What you should do. Reproduce the entries exactly as they appear below.

Provided data.
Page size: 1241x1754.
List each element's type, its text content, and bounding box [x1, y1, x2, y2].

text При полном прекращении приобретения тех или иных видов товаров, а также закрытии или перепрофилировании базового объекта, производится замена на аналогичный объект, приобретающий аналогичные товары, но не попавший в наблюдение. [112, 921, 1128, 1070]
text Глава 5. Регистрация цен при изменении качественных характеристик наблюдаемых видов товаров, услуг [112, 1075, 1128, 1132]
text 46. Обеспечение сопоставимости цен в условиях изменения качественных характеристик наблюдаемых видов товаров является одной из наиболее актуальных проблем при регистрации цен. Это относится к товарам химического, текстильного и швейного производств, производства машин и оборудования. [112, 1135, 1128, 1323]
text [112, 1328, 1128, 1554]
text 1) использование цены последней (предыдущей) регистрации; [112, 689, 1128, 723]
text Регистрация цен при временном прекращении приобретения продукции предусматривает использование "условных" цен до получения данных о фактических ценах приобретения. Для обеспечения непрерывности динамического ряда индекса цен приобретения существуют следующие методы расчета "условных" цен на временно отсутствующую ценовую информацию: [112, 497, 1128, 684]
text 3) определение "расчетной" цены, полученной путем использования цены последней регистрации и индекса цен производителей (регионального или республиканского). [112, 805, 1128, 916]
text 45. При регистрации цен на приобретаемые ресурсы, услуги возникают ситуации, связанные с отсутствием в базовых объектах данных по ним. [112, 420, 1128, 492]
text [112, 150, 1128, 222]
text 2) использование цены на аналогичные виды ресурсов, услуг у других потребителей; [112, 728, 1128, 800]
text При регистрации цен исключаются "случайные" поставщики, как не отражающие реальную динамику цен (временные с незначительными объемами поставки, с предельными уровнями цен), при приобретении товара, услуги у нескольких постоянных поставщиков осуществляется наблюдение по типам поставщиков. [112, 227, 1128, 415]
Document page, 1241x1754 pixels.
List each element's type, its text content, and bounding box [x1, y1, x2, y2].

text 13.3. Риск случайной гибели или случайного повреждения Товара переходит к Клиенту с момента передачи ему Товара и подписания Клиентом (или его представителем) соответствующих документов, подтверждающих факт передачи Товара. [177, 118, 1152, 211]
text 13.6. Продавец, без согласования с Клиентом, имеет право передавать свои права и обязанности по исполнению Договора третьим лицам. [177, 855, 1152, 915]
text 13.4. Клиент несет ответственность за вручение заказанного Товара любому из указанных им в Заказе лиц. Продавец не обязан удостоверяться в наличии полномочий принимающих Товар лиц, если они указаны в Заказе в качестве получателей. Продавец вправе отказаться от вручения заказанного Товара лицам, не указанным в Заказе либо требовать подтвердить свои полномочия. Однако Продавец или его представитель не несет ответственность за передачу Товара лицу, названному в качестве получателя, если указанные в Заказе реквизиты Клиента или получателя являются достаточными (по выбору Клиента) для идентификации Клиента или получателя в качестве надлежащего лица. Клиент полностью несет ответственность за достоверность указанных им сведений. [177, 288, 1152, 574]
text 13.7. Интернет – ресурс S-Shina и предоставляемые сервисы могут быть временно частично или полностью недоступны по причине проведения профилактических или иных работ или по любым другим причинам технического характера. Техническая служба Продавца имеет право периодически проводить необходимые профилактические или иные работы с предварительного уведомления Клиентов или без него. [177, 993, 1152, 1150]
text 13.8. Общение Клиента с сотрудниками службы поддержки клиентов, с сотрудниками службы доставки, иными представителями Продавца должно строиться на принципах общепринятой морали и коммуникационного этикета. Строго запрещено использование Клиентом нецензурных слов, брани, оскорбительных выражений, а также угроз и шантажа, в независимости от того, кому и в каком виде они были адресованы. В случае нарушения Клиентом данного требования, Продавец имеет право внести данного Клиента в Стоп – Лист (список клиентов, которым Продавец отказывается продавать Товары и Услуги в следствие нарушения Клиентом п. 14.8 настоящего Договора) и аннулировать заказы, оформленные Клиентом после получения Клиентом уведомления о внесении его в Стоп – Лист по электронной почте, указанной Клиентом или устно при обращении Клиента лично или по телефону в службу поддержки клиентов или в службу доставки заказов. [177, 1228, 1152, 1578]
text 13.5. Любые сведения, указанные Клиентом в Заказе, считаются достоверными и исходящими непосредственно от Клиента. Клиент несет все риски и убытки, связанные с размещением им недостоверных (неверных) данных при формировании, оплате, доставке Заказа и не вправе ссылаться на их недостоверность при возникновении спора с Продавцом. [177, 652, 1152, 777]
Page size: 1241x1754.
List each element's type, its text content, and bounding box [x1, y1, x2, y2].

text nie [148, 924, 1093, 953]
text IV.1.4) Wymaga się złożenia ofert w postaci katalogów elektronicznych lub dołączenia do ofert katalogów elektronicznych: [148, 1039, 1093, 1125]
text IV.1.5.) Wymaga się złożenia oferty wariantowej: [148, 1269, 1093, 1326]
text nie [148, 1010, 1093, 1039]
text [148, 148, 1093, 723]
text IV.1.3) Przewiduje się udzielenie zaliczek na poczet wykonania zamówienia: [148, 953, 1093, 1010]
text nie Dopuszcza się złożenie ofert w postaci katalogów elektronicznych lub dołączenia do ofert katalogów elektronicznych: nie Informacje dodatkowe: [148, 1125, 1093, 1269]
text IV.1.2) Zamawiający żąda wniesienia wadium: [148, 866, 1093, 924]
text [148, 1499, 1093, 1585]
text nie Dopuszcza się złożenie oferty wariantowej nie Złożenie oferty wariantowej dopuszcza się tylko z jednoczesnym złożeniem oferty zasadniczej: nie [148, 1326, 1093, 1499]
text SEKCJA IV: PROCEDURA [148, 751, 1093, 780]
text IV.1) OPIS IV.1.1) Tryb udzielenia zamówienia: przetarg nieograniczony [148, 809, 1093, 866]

Answer to the exercise.
Page size: 1241x1754.
List each element's type, its text content, and bounding box [x1, y1, x2, y2].

text При полном прекращении приобретения тех или иных видов товаров, а также закрытии или перепрофилировании базового объекта, производится замена на аналогичный объект, приобретающий аналогичные товары, но не попавший в наблюдение. [112, 921, 1128, 1070]
text Глава 5. Регистрация цен при изменении качественных характеристик наблюдаемых видов товаров, услуг [112, 1075, 1128, 1132]
text 46. Обеспечение сопоставимости цен в условиях изменения качественных характеристик наблюдаемых видов товаров является одной из наиболее актуальных проблем при регистрации цен. Это относится к товарам химического, текстильного и швейного производств, производства машин и оборудования. [112, 1135, 1128, 1323]
text [112, 1328, 1128, 1554]
text 1) использование цены последней (предыдущей) регистрации; [112, 689, 1128, 723]
text Регистрация цен при временном прекращении приобретения продукции предусматривает использование "условных" цен до получения данных о фактических ценах приобретения. Для обеспечения непрерывности динамического ряда индекса цен приобретения существуют следующие методы расчета "условных" цен на временно отсутствующую ценовую информацию: [112, 497, 1128, 684]
text 3) определение "расчетной" цены, полученной путем использования цены последней регистрации и индекса цен производителей (регионального или республиканского). [112, 805, 1128, 916]
text 45. При регистрации цен на приобретаемые ресурсы, услуги возникают ситуации, связанные с отсутствием в базовых объектах данных по ним. [112, 420, 1128, 492]
text [112, 150, 1128, 222]
text 2) использование цены на аналогичные виды ресурсов, услуг у других потребителей; [112, 728, 1128, 800]
text При регистрации цен исключаются "случайные" поставщики, как не отражающие реальную динамику цен (временные с незначительными объемами поставки, с предельными уровнями цен), при приобретении товара, услуги у нескольких постоянных поставщиков осуществляется наблюдение по типам поставщиков. [112, 227, 1128, 415]
Document page, 1241x1754 pixels.
List each element's type, its text content, and bounding box [x1, y1, x2, y2].

text 13.3. Риск случайной гибели или случайного повреждения Товара переходит к Клиенту с момента передачи ему Товара и подписания Клиентом (или его представителем) соответствующих документов, подтверждающих факт передачи Товара. [177, 118, 1152, 211]
text 13.6. Продавец, без согласования с Клиентом, имеет право передавать свои права и обязанности по исполнению Договора третьим лицам. [177, 855, 1152, 915]
text 13.4. Клиент несет ответственность за вручение заказанного Товара любому из указанных им в Заказе лиц. Продавец не обязан удостоверяться в наличии полномочий принимающих Товар лиц, если они указаны в Заказе в качестве получателей. Продавец вправе отказаться от вручения заказанного Товара лицам, не указанным в Заказе либо требовать подтвердить свои полномочия. Однако Продавец или его представитель не несет ответственность за передачу Товара лицу, названному в качестве получателя, если указанные в Заказе реквизиты Клиента или получателя являются достаточными (по выбору Клиента) для идентификации Клиента или получателя в качестве надлежащего лица. Клиент полностью несет ответственность за достоверность указанных им сведений. [177, 288, 1152, 574]
text 13.7. Интернет – ресурс S-Shina и предоставляемые сервисы могут быть временно частично или полностью недоступны по причине проведения профилактических или иных работ или по любым другим причинам технического характера. Техническая служба Продавца имеет право периодически проводить необходимые профилактические или иные работы с предварительного уведомления Клиентов или без него. [177, 993, 1152, 1150]
text 13.8. Общение Клиента с сотрудниками службы поддержки клиентов, с сотрудниками службы доставки, иными представителями Продавца должно строиться на принципах общепринятой морали и коммуникационного этикета. Строго запрещено использование Клиентом нецензурных слов, брани, оскорбительных выражений, а также угроз и шантажа, в независимости от того, кому и в каком виде они были адресованы. В случае нарушения Клиентом данного требования, Продавец имеет право внести данного Клиента в Стоп – Лист (список клиентов, которым Продавец отказывается продавать Товары и Услуги в следствие нарушения Клиентом п. 14.8 настоящего Договора) и аннулировать заказы, оформленные Клиентом после получения Клиентом уведомления о внесении его в Стоп – Лист по электронной почте, указанной Клиентом или устно при обращении Клиента лично или по телефону в службу поддержки клиентов или в службу доставки заказов. [177, 1228, 1152, 1578]
text 13.5. Любые сведения, указанные Клиентом в Заказе, считаются достоверными и исходящими непосредственно от Клиента. Клиент несет все риски и убытки, связанные с размещением им недостоверных (неверных) данных при формировании, оплате, доставке Заказа и не вправе ссылаться на их недостоверность при возникновении спора с Продавцом. [177, 652, 1152, 777]
Page size: 1241x1754.
List each element's type, its text content, and bounding box [x1, y1, x2, y2].

text nie [148, 924, 1093, 953]
text IV.1.4) Wymaga się złożenia ofert w postaci katalogów elektronicznych lub dołączenia do ofert katalogów elektronicznych: [148, 1039, 1093, 1125]
text IV.1.5.) Wymaga się złożenia oferty wariantowej: [148, 1269, 1093, 1326]
text nie [148, 1010, 1093, 1039]
text [148, 148, 1093, 723]
text IV.1.3) Przewiduje się udzielenie zaliczek na poczet wykonania zamówienia: [148, 953, 1093, 1010]
text nie Dopuszcza się złożenie ofert w postaci katalogów elektronicznych lub dołączenia do ofert katalogów elektronicznych: nie Informacje dodatkowe: [148, 1125, 1093, 1269]
text IV.1.2) Zamawiający żąda wniesienia wadium: [148, 866, 1093, 924]
text [148, 1499, 1093, 1585]
text nie Dopuszcza się złożenie oferty wariantowej nie Złożenie oferty wariantowej dopuszcza się tylko z jednoczesnym złożeniem oferty zasadniczej: nie [148, 1326, 1093, 1499]
text SEKCJA IV: PROCEDURA [148, 751, 1093, 780]
text IV.1) OPIS IV.1.1) Tryb udzielenia zamówienia: przetarg nieograniczony [148, 809, 1093, 866]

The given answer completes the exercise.